(Extracted page text data)
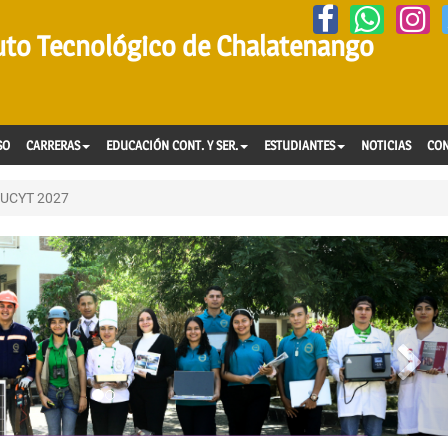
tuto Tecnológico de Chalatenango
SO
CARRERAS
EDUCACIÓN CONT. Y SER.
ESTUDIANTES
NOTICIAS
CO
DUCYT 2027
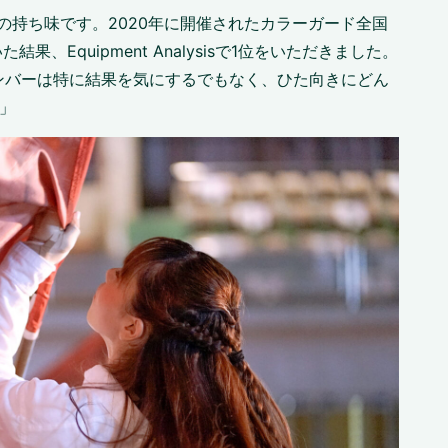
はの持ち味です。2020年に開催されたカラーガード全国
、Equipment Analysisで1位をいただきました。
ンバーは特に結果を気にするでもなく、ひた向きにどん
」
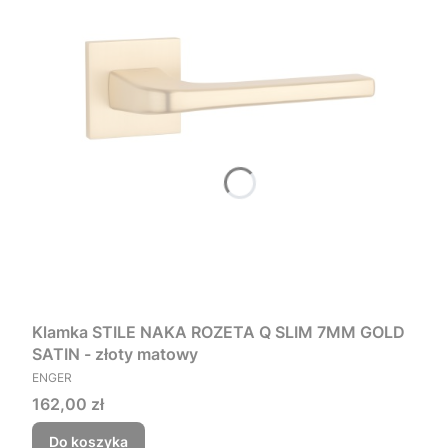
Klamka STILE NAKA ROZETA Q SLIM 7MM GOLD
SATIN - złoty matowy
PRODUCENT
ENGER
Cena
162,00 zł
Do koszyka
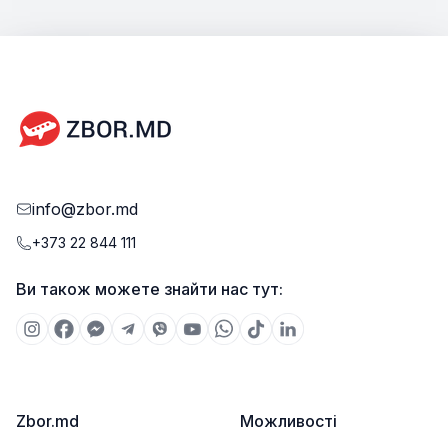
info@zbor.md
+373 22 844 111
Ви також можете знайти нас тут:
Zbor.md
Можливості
...
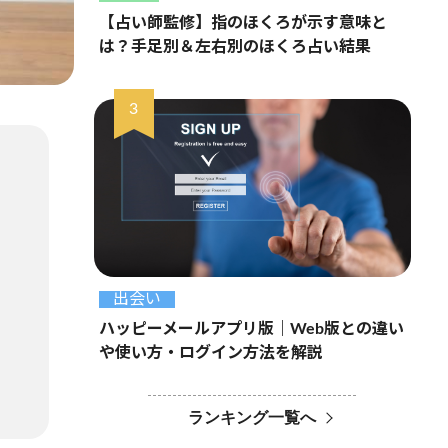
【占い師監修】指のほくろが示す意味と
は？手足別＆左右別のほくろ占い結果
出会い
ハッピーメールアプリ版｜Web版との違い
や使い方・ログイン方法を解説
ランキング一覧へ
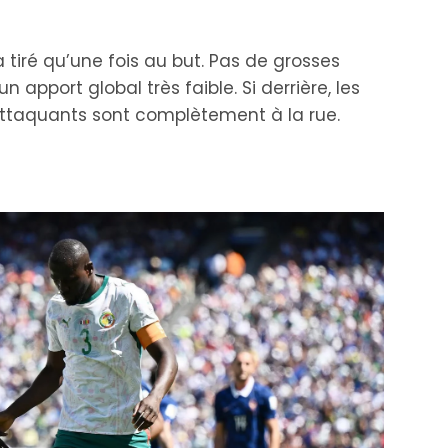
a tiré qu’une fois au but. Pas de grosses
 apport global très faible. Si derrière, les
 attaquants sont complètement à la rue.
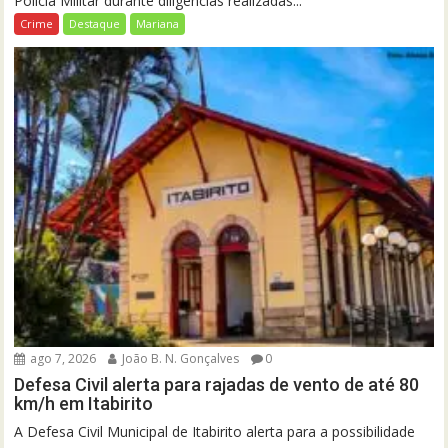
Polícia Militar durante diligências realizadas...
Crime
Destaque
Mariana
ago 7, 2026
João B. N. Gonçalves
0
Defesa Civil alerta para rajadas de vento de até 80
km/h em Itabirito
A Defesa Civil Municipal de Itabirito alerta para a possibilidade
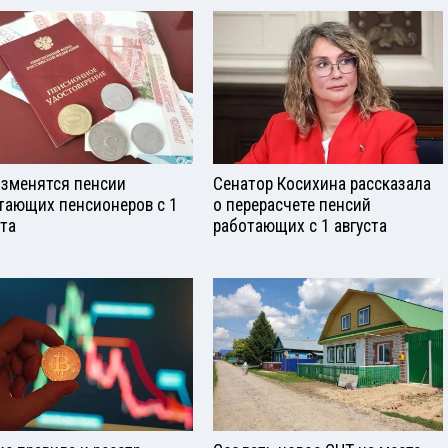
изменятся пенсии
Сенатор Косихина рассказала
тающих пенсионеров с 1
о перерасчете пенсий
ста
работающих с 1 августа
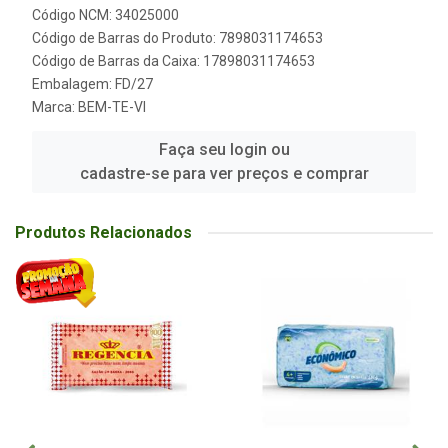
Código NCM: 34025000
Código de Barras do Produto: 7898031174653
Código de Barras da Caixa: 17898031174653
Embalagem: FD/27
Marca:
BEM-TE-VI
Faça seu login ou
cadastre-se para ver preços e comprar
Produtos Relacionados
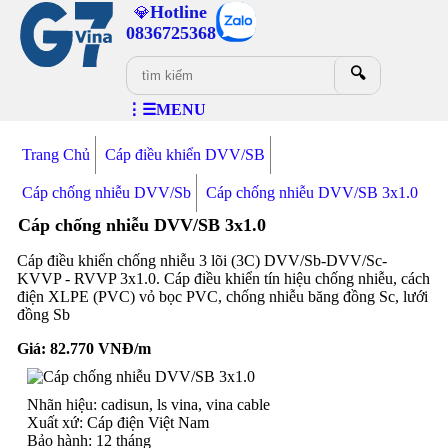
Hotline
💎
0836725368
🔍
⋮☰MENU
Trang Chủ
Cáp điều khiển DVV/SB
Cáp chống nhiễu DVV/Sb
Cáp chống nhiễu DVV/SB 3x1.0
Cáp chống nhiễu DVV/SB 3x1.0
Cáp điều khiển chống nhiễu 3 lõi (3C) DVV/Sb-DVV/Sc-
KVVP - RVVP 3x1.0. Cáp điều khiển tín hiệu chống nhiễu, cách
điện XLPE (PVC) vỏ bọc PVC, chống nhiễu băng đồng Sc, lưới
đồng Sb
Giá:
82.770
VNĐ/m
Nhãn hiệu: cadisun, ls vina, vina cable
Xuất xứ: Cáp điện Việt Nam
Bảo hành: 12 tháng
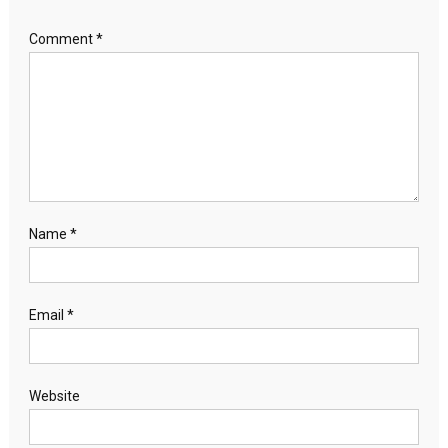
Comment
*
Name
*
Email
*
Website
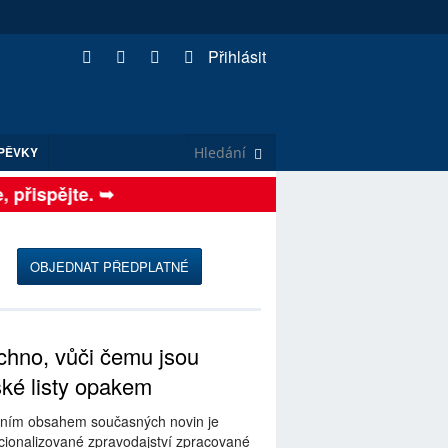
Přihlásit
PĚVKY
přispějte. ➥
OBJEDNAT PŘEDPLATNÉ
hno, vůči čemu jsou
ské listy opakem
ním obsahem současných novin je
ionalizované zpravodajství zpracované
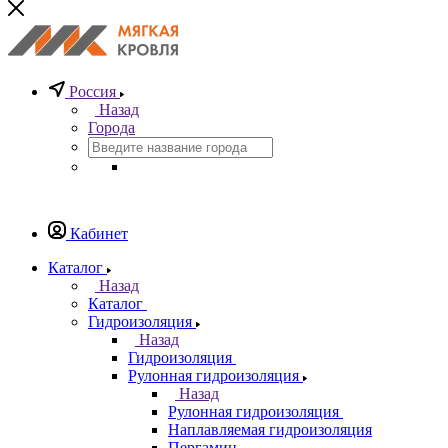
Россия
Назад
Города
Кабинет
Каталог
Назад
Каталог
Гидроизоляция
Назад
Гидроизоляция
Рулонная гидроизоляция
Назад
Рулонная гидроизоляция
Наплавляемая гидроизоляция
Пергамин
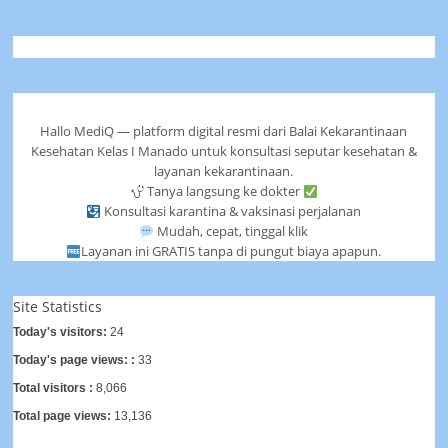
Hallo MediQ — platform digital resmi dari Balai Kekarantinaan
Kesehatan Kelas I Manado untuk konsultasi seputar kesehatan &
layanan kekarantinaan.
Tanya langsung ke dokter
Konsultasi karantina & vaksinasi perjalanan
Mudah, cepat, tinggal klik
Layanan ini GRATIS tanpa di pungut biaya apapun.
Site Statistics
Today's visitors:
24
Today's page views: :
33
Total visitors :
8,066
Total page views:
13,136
* * *
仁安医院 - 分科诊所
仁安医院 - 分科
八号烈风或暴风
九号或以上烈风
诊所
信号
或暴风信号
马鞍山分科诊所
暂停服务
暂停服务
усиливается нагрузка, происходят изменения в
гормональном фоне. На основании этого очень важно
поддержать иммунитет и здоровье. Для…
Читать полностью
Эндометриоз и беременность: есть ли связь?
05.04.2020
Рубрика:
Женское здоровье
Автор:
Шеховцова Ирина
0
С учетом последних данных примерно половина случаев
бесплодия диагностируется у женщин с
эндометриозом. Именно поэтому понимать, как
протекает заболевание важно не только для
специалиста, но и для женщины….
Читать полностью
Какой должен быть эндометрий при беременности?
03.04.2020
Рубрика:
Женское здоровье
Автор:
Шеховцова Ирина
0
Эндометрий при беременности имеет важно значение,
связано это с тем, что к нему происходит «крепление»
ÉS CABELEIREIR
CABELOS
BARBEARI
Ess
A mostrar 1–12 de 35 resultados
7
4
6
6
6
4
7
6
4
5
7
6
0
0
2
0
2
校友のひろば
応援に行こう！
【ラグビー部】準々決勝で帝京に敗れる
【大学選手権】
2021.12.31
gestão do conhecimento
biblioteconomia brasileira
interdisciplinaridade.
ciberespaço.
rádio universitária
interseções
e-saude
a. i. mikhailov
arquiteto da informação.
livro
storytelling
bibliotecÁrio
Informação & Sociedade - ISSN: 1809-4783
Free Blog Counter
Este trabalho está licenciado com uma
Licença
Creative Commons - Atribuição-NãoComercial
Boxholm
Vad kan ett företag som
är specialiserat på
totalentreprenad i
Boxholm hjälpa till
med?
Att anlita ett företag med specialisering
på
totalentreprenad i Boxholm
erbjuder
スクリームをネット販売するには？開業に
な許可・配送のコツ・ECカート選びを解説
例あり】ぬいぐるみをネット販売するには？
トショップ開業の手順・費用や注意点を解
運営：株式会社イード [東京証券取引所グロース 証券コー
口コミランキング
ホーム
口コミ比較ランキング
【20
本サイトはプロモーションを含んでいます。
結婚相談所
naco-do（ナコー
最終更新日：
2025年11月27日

#### Your task:
Quote word for word the part of the records that opens with the line containing "Código NCM: 34025000" and closes with the line containing "Produtos Relacionados", including both of those lines.

#### Answer box:
Código NCM: 34025000
Código de Barras do Produto: 7898031174653
Código de Barras da Caixa: 17898031174653
Embalagem: FD/27
Marca:
BEM-TE-VI
Faça seu login ou
cadastre-se para ver preços e comprar
Produtos Relacionados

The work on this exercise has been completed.